Robert Ridgeway, a 30-year veteran firefighter and fire chief of the Mashpee Fire Department in Mashpee, Massachusetts, has been hired as Cape Girardeau's new fire chief; Ridgeway, 49, will move from the Cape Cod area of New England to Cape Girardeau to begin work here March 1.
The Cape Girardeau City Council last night approved a contract with the Cape Girardeau Area Industrial Recruitment Association for services to solicit business, industry and commerce for the area; it also appropriated the city's $50,000 annual fee for the services.
The general contract for the construction of Good Shepherd Lutheran Chapel was awarded earlier this week to the Rickard Construction Co.; the three sub-contracts were awarded to E.A. Polack for plumbing, E.W. Ossenkop for heating and Cotner and Green for electrical; the chapel was designed by architect John Boardman.
William F. Suedekum, 82, who for 55 years was a merchant on Good Hope Street and who served two terms on the County Court, dies at a Cape Girardeau hospital, where he had been a patient five days; Suedekum, the son of Mr. and Mrs. Henry Suedekum of near Dutchtown, founded a hardware store on Good Hope Street in 1913 with the late C.H.W. Meyer.
Those in Cape Girardeau needing direct relief are finding the county Social Security office here is without funds to aid them; the officials at the office say no money has been made available by the state for relief work as an appropriation hasn't been made by the Legislature; at this time, the need for direct relief has been greater than at any other time, because of the severity of the cold weather.

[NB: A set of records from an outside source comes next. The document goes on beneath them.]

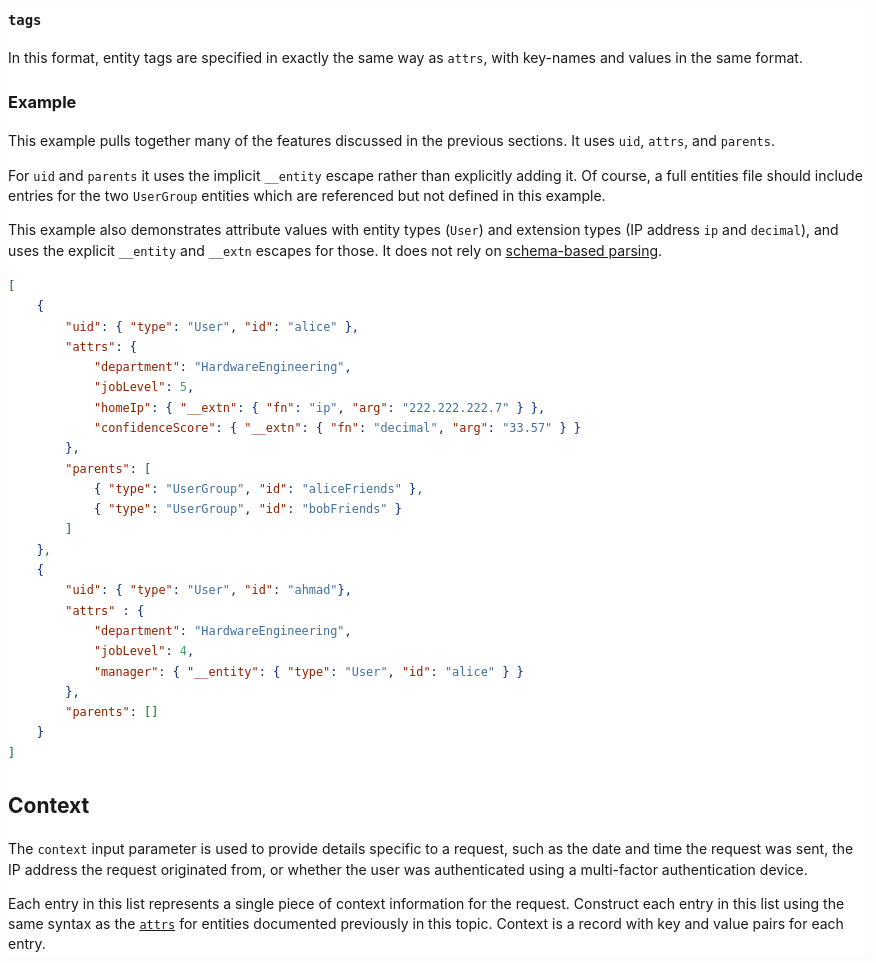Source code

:### `tags`

In this format, entity tags are specified in exactly the same way as `attrs`,
with key-names and values in the same format.

### Example

This example pulls together many of the features discussed in the previous sections. It uses `uid`, `attrs`, and `parents`.

For `uid` and `parents` it uses the implicit `__entity` escape rather than explicitly adding it. Of course, a full entities file should include entries for the two `UserGroup` entities which are referenced but not defined in this example.

This example also demonstrates attribute values with entity types (`User`) and extension types (IP address `ip` and `decimal`), and uses the explicit `__entity` and `__extn` escapes for those. It does not rely on [schema-based parsing](#schema-based-parsing).

```json
[
    {
        "uid": { "type": "User", "id": "alice" },
        "attrs": {
            "department": "HardwareEngineering",
            "jobLevel": 5,
            "homeIp": { "__extn": { "fn": "ip", "arg": "222.222.222.7" } },
            "confidenceScore": { "__extn": { "fn": "decimal", "arg": "33.57" } }
        },
        "parents": [
            { "type": "UserGroup", "id": "aliceFriends" },
            { "type": "UserGroup", "id": "bobFriends" }
        ]
    },
    {
        "uid": { "type": "User", "id": "ahmad"},
        "attrs" : {
            "department": "HardwareEngineering",
            "jobLevel": 4,
            "manager": { "__entity": { "type": "User", "id": "alice" } }
        },
        "parents": []
    }
]
```

## Context

The `context` input parameter is used to provide details specific to a request, such as the date and time the request was sent, the IP address the request originated from, or whether the user was authenticated using a multi-factor authentication device.

Each entry in this list represents a single piece of context information for the request. Construct each entry in this list using the same syntax as the [`attrs`](#attrs) for entities documented previously in this topic. Context is a record with key and value pairs for each entry.
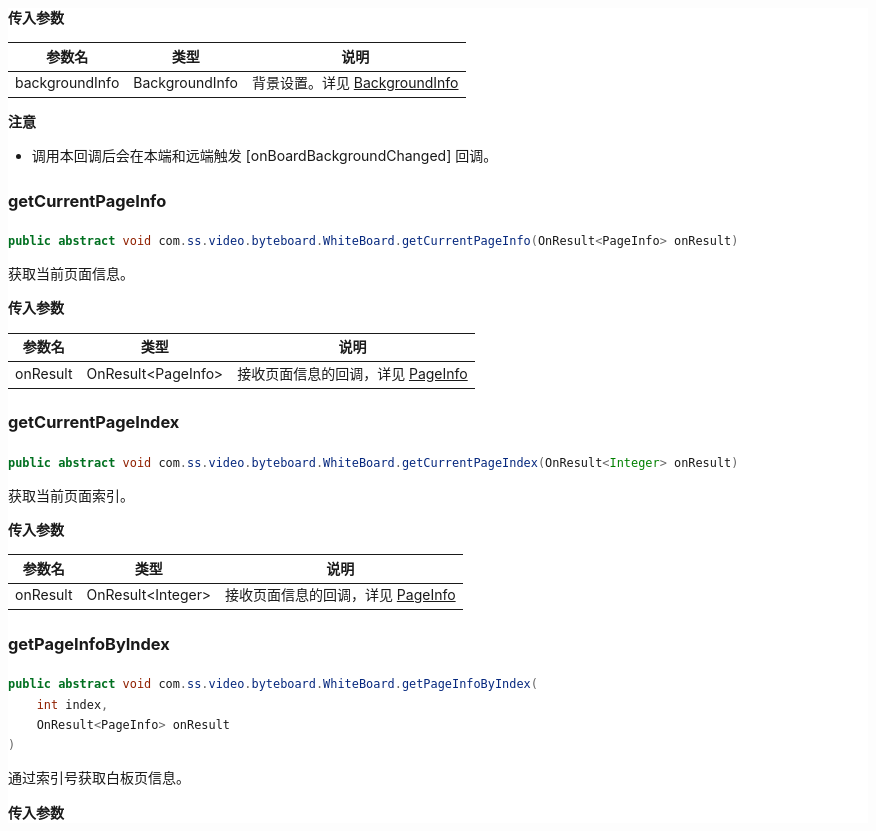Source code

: **传入参数**

| 参数名 | 类型 | 说明 |
| --- | --- | --- |
| backgroundInfo | BackgroundInfo | 背景设置。详见 [BackgroundInfo](131853#BackgroundInfo) |


**注意**

- 调用本回调后会在本端和远端触发 [onBoardBackgroundChanged] 回调。

<span id="WhiteBoard-getcurrentpageinfo"></span>
### getCurrentPageInfo
```java
public abstract void com.ss.video.byteboard.WhiteBoard.getCurrentPageInfo(OnResult<PageInfo> onResult)
```
获取当前页面信息。


**传入参数**

| 参数名 | 类型 | 说明 |
| --- | --- | --- |
| onResult | OnResult<PageInfo\> | 接收页面信息的回调，详见 [PageInfo](131853#PageInfo) |


<span id="WhiteBoard-getcurrentpageindex"></span>
### getCurrentPageIndex
```java
public abstract void com.ss.video.byteboard.WhiteBoard.getCurrentPageIndex(OnResult<Integer> onResult)
```
获取当前页面索引。


**传入参数**

| 参数名 | 类型 | 说明 |
| --- | --- | --- |
| onResult | OnResult<Integer\> | 接收页面信息的回调，详见 [PageInfo](131853#PageInfo) |


<span id="WhiteBoard-getpageinfobyindex"></span>
### getPageInfoByIndex
```java
public abstract void com.ss.video.byteboard.WhiteBoard.getPageInfoByIndex(
    int index,
    OnResult<PageInfo> onResult
)
```
通过索引号获取白板页信息。


**传入参数**

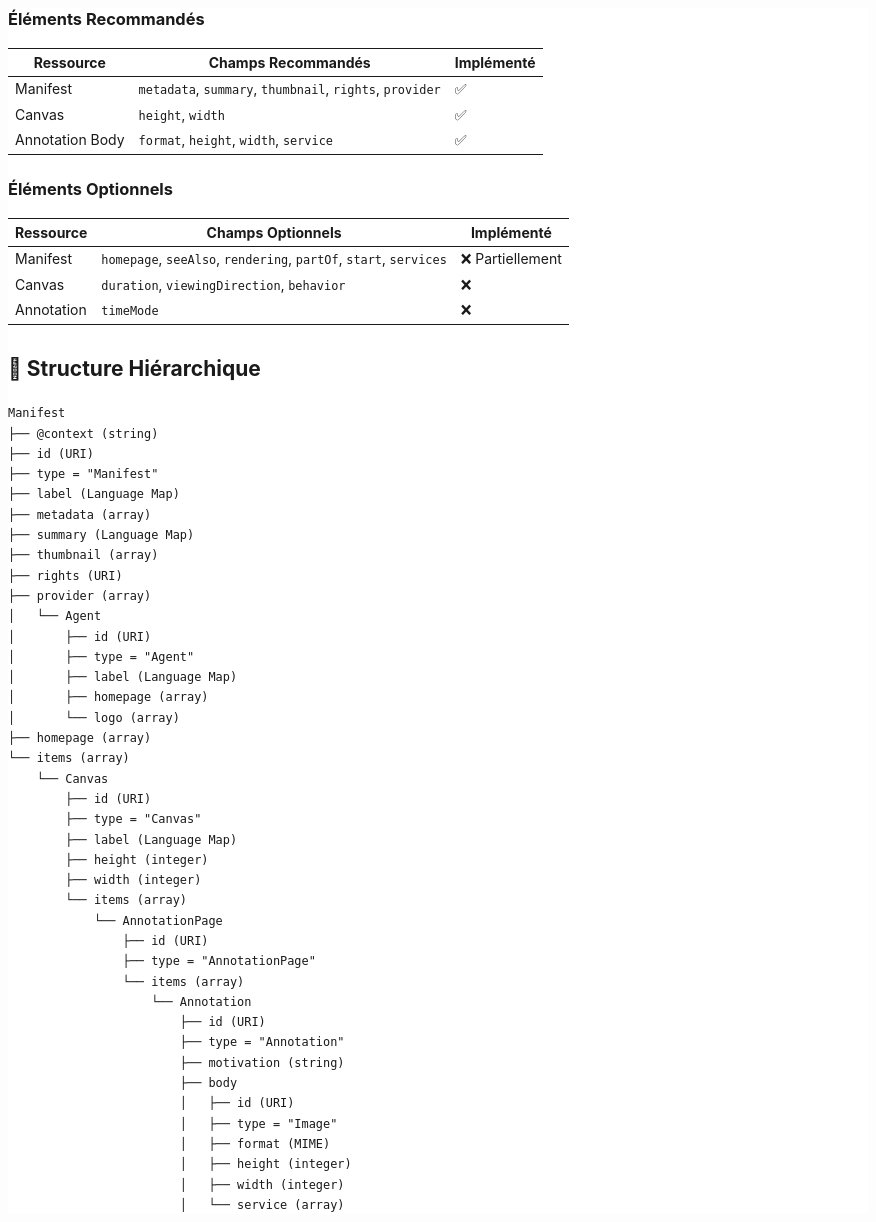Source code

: ### Éléments Recommandés

| Ressource | Champs Recommandés | Implémenté |
|-----------|-------------------|-----------|
| Manifest | `metadata`, `summary`, `thumbnail`, `rights`, `provider` | ✅ |
| Canvas | `height`, `width` | ✅ |
| Annotation Body | `format`, `height`, `width`, `service` | ✅ |

### Éléments Optionnels

| Ressource | Champs Optionnels | Implémenté |
|-----------|------------------|-----------|
| Manifest | `homepage`, `seeAlso`, `rendering`, `partOf`, `start`, `services` | ❌ Partiellement |
| Canvas | `duration`, `viewingDirection`, `behavior` | ❌ |
| Annotation | `timeMode` | ❌ |

## 📐 Structure Hiérarchique

```
Manifest
├── @context (string)
├── id (URI)
├── type = "Manifest"
├── label (Language Map)
├── metadata (array)
├── summary (Language Map)
├── thumbnail (array)
├── rights (URI)
├── provider (array)
│   └── Agent
│       ├── id (URI)
│       ├── type = "Agent"
│       ├── label (Language Map)
│       ├── homepage (array)
│       └── logo (array)
├── homepage (array)
└── items (array)
    └── Canvas
        ├── id (URI)
        ├── type = "Canvas"
        ├── label (Language Map)
        ├── height (integer)
        ├── width (integer)
        └── items (array)
            └── AnnotationPage
                ├── id (URI)
                ├── type = "AnnotationPage"
                └── items (array)
                    └── Annotation
                        ├── id (URI)
                        ├── type = "Annotation"
                        ├── motivation (string)
                        ├── body
                        │   ├── id (URI)
                        │   ├── type = "Image"
                        │   ├── format (MIME)
                        │   ├── height (integer)
                        │   ├── width (integer)
                        │   └── service (array)
```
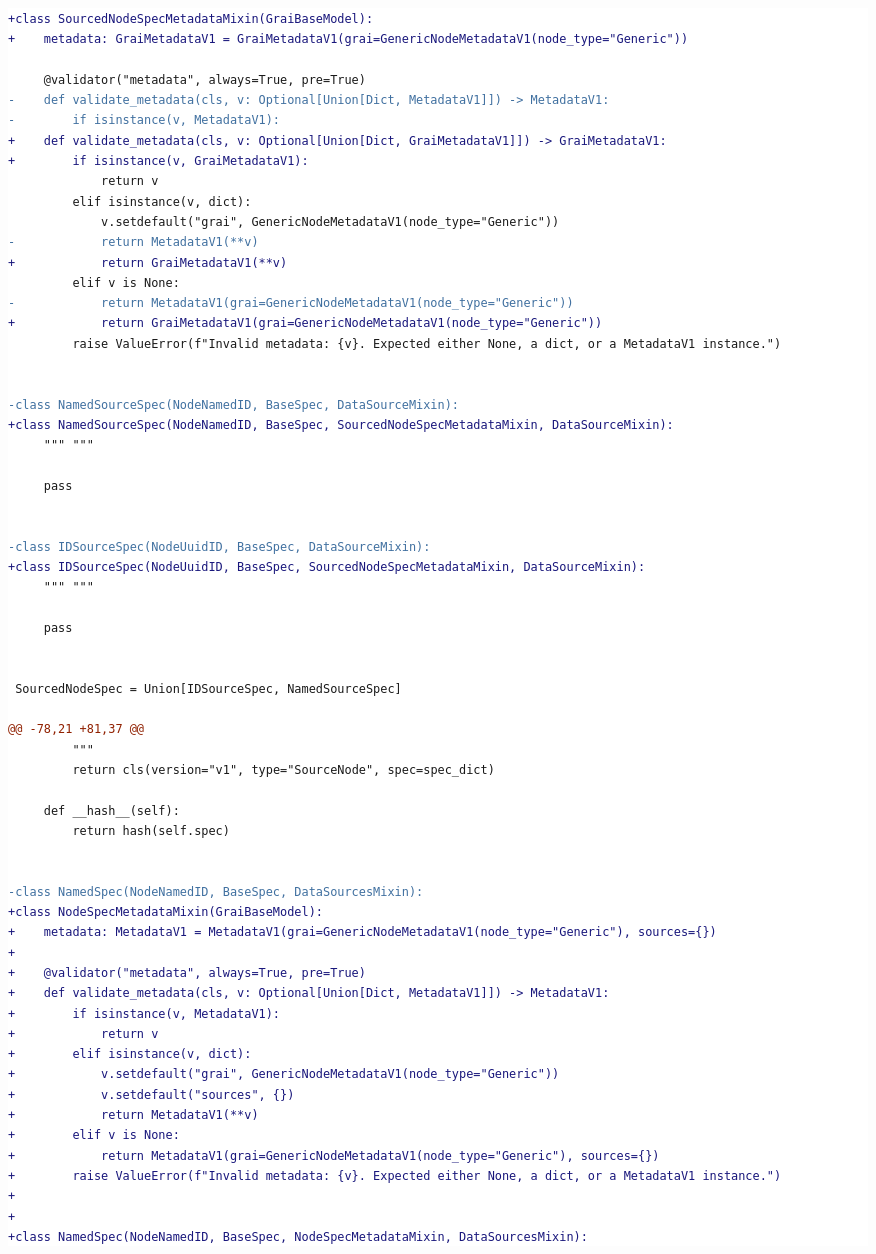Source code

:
 ```diff
+class SourcedNodeSpecMetadataMixin(GraiBaseModel):
+    metadata: GraiMetadataV1 = GraiMetadataV1(grai=GenericNodeMetadataV1(node_type="Generic"))
 
     @validator("metadata", always=True, pre=True)
-    def validate_metadata(cls, v: Optional[Union[Dict, MetadataV1]]) -> MetadataV1:
-        if isinstance(v, MetadataV1):
+    def validate_metadata(cls, v: Optional[Union[Dict, GraiMetadataV1]]) -> GraiMetadataV1:
+        if isinstance(v, GraiMetadataV1):
             return v
         elif isinstance(v, dict):
             v.setdefault("grai", GenericNodeMetadataV1(node_type="Generic"))
-            return MetadataV1(**v)
+            return GraiMetadataV1(**v)
         elif v is None:
-            return MetadataV1(grai=GenericNodeMetadataV1(node_type="Generic"))
+            return GraiMetadataV1(grai=GenericNodeMetadataV1(node_type="Generic"))
         raise ValueError(f"Invalid metadata: {v}. Expected either None, a dict, or a MetadataV1 instance.")
 
 
-class NamedSourceSpec(NodeNamedID, BaseSpec, DataSourceMixin):
+class NamedSourceSpec(NodeNamedID, BaseSpec, SourcedNodeSpecMetadataMixin, DataSourceMixin):
     """ """
 
     pass
 
 
-class IDSourceSpec(NodeUuidID, BaseSpec, DataSourceMixin):
+class IDSourceSpec(NodeUuidID, BaseSpec, SourcedNodeSpecMetadataMixin, DataSourceMixin):
     """ """
 
     pass
 
 
 SourcedNodeSpec = Union[IDSourceSpec, NamedSourceSpec]
 
@@ -78,21 +81,37 @@
         """
         return cls(version="v1", type="SourceNode", spec=spec_dict)
 
     def __hash__(self):
         return hash(self.spec)
 
 
-class NamedSpec(NodeNamedID, BaseSpec, DataSourcesMixin):
+class NodeSpecMetadataMixin(GraiBaseModel):
+    metadata: MetadataV1 = MetadataV1(grai=GenericNodeMetadataV1(node_type="Generic"), sources={})
+
+    @validator("metadata", always=True, pre=True)
+    def validate_metadata(cls, v: Optional[Union[Dict, MetadataV1]]) -> MetadataV1:
+        if isinstance(v, MetadataV1):
+            return v
+        elif isinstance(v, dict):
+            v.setdefault("grai", GenericNodeMetadataV1(node_type="Generic"))
+            v.setdefault("sources", {})
+            return MetadataV1(**v)
+        elif v is None:
+            return MetadataV1(grai=GenericNodeMetadataV1(node_type="Generic"), sources={})
+        raise ValueError(f"Invalid metadata: {v}. Expected either None, a dict, or a MetadataV1 instance.")
+
+
+class NamedSpec(NodeNamedID, BaseSpec, NodeSpecMetadataMixin, DataSourcesMixin):
```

Gustav B. Margraf of Cape Girardeau has been admitted to the bar of the Supreme Court of the United States in Washington; being 27 years old, he was one of the youngest of the group admitted; Margraf is in the Washington office of a New York law firm.
The fuel situation in Cape Girardeau is more serious than ever, according to Col. L.B. Houck, fuel administrator; only two cars of coal have arrived here; the coal is being rationed by Houck and his assistant, Ben Vinyard, with those families suffering from lack of fuel in the bitterly cold weather receiving small amounts.
Seth Babcock resigns his position on the faculty of the Normal School in the morning and will quit the school March 1; at that time, he will take up duties as the county farm agent for Cape Girardeau County; he will succeed C.M. McWilliams, who recently resigned to engage in private farming in Illinois.